Valley in Iowa, United States

The Couler Valley is a valley near Dubuque, Iowa, and has the Bee Branch Creek, previously known as the Couler Creek, located in it. It is about 5 mi long. It is found in the Driftless Area.

== Etymology ==
The name Couler has unknown meanings, however it could originate from the French couler or "to cast." Previously, the lower section went by Langworthy Hollow.

== History ==
It has been interpreted that the Little Maquoketa River used to flow through the Couler Valley.
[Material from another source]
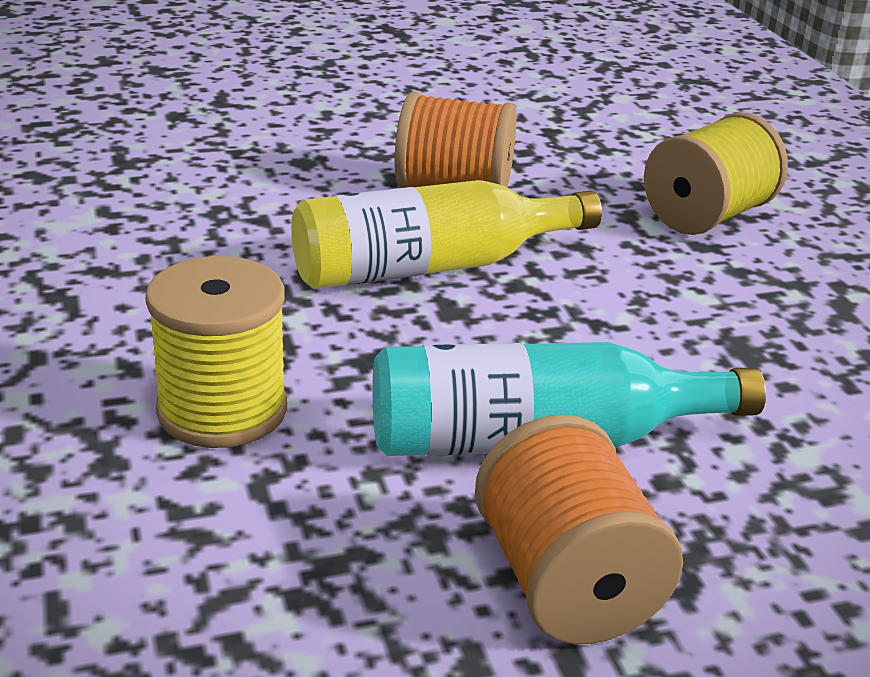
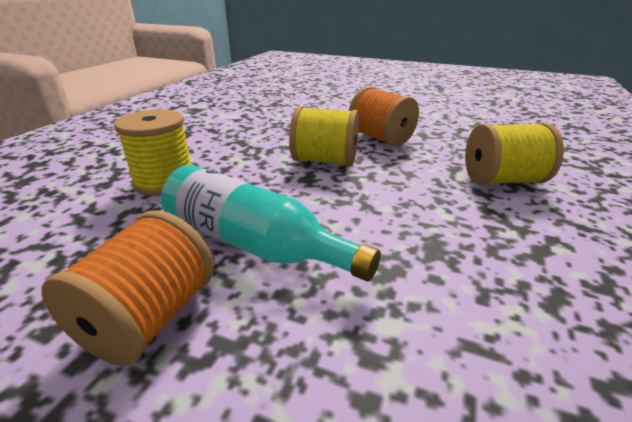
camera: 40 degrees right, 0 degrees up
yellow bottle [291,180,602,289] -> yellow spool [289,106,359,166]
Mining started in the valley in 1788 when Julien Dubuque befriended the Meskwaki. Most of the Couler Valley was included in the land grant to Dubuque by the Spanish Empire. After Dubuque's death, the Meskwaki took over mining and exported lead to white settlers who had a furnace on a Mississippian Island. In 1833, settling was permitted west of the Mississippi and mining was resumed by settlers.

== Geography ==
The Couler Valley stretches for about 5 mi in between the valleys of the Little Maquoketa River in Sageville to the Mississippi River in Dubuque in the south. It is drained southeastwardly by the Bee Branch. During high floods, the Little Maquoketa River can also occupy parts of the valley. It is 200 ft deep, 0.5 mi wide, and has a flat alluvial bottom.

== Geology ==
The ore district around the Couler Valley has large amounts of zinc and lead. Those minerals were mined extensively in the 19th century. The lithology of the surface consists of loess and residuum.